Manusia pertama yang menyampaikan tentang Islam, mengajak pada jalan kebenaran, membelanya dengan segenap jiwa dan raga. Dia tak gentar dengan ancaman, tak bergeming meskidirongrong kematian. Yang ketika ditawarkan dunia berada digenggaman tangannya, ia menjawab, “andaikan bulan diletakkan ditangan kiriku dan matahari diletakkan ditangan kananku nisacaya aku takkan meninggalkan dakwah ini”. Dia yang sosoknya paling dirindukan. Rasulullah SAW. Manusia pertama yang mengajarkan indahnya dakwah.

Sampai pada masa kini aktifitas dakwah masih terus dilakukan, sehingga bergugurannya pengemban dakwah dimedan perjuangan Allah gantikan dengan yang lebih baik lagi. Alhamdulillah, tren Hijrah membuat umat muslim berbondong-bondong mendalami ajaran Islam. Hingga tak sulit kita mendengar suara murotal, lagi shalawat terdengar dirumah-rumah dan sudut-sudut kamar.

Benarkah Dakwah?

Yang menjadi kekhawatiran penulis ialah bagaimana liciknya kapitalisme memanfaatkan suasana ini dalam rangka mencari materi, meraup keuntungan yang sebesar-besarnya dan tetap menebarkan paham sesatnya.
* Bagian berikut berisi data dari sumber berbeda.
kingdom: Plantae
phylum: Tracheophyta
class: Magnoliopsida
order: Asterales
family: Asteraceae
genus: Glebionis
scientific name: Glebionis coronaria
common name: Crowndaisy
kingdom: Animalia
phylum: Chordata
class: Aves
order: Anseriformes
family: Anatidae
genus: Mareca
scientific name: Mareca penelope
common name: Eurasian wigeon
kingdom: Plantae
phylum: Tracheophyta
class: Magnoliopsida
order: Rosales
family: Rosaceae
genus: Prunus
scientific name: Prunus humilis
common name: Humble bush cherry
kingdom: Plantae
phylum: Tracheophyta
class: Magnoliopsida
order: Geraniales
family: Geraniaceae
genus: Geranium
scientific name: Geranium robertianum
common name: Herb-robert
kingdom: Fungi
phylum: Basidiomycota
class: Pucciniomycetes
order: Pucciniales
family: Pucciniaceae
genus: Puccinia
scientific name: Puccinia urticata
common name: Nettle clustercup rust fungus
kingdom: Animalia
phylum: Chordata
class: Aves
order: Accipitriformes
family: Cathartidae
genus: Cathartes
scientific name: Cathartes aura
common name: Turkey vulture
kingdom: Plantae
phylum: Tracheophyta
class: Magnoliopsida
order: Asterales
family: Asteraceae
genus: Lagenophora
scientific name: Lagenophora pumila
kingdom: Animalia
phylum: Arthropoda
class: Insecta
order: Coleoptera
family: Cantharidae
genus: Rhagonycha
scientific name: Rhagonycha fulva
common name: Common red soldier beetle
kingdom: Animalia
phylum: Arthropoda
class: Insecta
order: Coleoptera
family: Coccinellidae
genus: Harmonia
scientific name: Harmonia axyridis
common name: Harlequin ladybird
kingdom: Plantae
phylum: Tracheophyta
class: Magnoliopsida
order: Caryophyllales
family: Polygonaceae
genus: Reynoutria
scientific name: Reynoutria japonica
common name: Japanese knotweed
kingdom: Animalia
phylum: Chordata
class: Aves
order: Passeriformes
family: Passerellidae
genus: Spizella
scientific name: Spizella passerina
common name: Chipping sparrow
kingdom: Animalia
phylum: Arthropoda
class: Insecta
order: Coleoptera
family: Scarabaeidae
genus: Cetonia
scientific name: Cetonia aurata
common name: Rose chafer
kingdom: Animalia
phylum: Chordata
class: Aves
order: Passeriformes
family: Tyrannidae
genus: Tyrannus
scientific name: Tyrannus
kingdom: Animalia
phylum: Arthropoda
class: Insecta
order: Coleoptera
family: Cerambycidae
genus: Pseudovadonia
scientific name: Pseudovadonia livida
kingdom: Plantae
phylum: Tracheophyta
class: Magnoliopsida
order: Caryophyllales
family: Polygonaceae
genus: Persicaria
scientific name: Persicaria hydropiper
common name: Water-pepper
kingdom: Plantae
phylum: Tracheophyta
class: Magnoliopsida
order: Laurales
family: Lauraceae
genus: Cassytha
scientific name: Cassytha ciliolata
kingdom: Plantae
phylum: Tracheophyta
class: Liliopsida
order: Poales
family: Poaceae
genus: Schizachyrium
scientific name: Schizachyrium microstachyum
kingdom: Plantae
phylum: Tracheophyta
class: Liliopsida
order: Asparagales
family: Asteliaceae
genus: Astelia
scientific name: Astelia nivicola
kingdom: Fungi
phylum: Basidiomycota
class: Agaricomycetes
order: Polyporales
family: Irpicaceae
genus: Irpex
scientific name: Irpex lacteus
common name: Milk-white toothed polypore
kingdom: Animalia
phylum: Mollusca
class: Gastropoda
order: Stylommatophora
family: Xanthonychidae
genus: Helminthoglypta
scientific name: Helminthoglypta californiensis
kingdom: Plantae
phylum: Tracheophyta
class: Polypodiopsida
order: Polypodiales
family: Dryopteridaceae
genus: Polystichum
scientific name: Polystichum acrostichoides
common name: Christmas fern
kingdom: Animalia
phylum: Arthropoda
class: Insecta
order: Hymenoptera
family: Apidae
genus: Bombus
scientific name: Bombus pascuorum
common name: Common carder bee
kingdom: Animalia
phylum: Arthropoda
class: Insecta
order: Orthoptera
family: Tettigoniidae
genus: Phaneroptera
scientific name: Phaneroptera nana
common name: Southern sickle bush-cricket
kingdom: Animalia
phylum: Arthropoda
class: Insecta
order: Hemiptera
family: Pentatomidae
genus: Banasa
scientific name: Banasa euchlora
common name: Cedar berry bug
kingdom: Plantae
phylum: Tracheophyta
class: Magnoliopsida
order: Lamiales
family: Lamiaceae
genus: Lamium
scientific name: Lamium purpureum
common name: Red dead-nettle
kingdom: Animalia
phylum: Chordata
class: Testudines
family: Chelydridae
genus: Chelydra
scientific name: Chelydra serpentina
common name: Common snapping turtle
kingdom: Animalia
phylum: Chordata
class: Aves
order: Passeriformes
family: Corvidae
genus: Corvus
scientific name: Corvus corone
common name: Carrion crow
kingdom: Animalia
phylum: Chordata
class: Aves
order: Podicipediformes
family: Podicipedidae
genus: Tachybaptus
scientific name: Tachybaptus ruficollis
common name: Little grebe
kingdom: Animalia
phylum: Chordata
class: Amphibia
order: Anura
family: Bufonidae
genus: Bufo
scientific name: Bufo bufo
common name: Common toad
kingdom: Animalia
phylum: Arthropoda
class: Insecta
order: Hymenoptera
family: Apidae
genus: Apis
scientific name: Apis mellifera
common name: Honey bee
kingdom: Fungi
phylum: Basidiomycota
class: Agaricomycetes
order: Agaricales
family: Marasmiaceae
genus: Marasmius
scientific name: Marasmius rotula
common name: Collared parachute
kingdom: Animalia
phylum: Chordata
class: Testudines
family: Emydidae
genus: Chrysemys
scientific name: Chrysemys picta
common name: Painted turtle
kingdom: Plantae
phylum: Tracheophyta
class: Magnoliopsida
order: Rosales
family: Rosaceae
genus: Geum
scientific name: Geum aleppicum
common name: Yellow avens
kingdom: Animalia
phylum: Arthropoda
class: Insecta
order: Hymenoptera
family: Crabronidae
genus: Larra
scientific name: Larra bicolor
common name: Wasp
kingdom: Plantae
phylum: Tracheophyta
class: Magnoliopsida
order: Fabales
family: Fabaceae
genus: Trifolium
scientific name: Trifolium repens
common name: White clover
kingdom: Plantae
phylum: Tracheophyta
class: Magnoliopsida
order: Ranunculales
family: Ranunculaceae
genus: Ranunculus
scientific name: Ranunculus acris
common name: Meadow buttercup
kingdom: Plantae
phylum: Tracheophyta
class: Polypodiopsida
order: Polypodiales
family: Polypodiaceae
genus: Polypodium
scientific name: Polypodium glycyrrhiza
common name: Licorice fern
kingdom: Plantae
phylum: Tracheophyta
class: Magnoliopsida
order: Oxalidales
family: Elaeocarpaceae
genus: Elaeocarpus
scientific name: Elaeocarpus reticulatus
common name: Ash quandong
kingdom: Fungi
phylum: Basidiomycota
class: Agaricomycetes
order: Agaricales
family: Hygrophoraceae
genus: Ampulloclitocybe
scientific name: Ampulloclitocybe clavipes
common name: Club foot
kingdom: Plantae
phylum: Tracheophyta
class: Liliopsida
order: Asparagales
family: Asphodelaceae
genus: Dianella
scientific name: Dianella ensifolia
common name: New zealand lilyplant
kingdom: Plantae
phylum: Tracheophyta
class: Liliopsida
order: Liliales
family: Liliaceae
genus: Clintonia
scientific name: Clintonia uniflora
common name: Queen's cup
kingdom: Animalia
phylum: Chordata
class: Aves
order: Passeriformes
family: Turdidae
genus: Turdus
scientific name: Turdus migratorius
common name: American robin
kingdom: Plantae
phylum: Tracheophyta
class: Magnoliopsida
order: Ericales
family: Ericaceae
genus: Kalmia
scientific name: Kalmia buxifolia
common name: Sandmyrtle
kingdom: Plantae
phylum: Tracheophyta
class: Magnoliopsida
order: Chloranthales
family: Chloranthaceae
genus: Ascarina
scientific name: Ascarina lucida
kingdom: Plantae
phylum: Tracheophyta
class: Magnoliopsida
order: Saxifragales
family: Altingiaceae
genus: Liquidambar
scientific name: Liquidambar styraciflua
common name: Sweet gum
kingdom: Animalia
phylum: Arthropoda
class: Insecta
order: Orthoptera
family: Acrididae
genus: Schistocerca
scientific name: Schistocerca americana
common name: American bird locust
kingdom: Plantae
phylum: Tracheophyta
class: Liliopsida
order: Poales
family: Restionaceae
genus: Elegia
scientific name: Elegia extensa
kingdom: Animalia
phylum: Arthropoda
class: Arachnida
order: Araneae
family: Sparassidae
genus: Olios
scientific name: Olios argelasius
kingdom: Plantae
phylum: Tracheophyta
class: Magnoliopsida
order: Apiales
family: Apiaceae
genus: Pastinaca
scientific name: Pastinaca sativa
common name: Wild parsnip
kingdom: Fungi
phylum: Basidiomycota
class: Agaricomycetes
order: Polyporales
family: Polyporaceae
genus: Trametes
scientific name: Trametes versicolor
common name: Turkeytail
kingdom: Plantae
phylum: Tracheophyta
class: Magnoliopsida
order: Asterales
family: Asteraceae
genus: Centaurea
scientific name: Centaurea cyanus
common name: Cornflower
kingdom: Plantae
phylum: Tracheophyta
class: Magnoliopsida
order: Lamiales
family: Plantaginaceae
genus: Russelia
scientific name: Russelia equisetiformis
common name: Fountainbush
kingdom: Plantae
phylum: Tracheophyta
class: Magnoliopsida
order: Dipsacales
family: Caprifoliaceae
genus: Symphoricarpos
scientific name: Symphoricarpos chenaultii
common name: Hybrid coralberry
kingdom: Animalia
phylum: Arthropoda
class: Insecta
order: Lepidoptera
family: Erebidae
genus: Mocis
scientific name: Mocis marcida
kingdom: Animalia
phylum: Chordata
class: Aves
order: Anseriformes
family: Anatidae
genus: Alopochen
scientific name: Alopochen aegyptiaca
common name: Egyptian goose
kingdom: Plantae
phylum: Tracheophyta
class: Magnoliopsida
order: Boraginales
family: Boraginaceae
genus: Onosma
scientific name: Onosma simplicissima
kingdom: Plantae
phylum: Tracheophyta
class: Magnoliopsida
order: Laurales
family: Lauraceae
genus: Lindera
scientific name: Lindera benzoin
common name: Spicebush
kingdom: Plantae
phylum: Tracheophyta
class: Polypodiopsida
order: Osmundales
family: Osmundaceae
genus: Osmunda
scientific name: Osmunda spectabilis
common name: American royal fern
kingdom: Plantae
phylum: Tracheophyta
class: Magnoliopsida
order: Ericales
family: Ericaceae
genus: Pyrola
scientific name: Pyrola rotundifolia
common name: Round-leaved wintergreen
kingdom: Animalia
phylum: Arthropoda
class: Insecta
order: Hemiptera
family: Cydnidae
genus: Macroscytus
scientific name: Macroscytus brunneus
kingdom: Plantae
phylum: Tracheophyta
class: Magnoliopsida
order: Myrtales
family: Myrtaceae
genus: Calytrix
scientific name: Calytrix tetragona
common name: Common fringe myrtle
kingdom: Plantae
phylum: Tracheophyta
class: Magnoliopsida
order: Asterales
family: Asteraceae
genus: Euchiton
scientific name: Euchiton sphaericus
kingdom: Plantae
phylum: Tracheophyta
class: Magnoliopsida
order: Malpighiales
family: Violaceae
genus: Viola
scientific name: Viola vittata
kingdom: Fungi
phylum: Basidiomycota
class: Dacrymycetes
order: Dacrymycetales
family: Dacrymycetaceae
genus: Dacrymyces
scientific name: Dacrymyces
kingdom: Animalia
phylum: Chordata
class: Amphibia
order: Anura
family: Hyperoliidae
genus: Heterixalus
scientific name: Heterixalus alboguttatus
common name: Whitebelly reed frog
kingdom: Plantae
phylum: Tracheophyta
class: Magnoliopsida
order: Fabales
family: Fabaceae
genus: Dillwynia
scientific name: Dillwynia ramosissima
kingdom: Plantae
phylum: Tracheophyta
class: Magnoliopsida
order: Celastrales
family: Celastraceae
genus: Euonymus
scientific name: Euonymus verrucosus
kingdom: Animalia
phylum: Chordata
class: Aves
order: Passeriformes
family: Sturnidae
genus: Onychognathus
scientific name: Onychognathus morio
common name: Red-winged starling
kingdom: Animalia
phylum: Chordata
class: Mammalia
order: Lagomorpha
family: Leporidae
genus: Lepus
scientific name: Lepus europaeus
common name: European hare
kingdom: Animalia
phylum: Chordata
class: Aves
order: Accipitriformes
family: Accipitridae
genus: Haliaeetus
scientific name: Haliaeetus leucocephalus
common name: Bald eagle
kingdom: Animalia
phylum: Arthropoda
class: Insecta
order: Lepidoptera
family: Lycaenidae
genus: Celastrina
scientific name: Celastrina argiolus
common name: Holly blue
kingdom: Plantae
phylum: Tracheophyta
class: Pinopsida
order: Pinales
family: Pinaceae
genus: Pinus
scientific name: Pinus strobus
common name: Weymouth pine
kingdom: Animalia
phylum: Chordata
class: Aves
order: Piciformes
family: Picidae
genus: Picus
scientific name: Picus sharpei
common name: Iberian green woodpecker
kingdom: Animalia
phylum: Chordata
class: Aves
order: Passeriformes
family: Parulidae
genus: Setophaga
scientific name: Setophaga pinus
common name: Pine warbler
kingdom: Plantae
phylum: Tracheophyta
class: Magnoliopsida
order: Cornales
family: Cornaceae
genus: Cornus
Fakta seorang muslimah terlena karena nyanyian shalawatnyaindah sehingga membuat setiap telinga yang mendengar langsung jatuh cinta. Ia menjadi tenar, diundang bershalawat diatas panggung dimana-mana kemudian dibayar dengan upah yang dikatakan cukuplah.

Bershalawat, mengajak mengingat Allah dan RasulNya juga merupakan aktifitas dakwah. Namun jika yang bershalawat ini adalah seorang muslimah, berdiri diatas panggung dengan disaksikan ratusan pasang mata dalam kondisi yang tidak syar’I, apa bedanya shalawat ini dengan konser musik pada umumnya? Dimana unsur dakwahnya? Seketika menghilang sosok pengemban dakwah dalam dirinya.


Powered by Blogger.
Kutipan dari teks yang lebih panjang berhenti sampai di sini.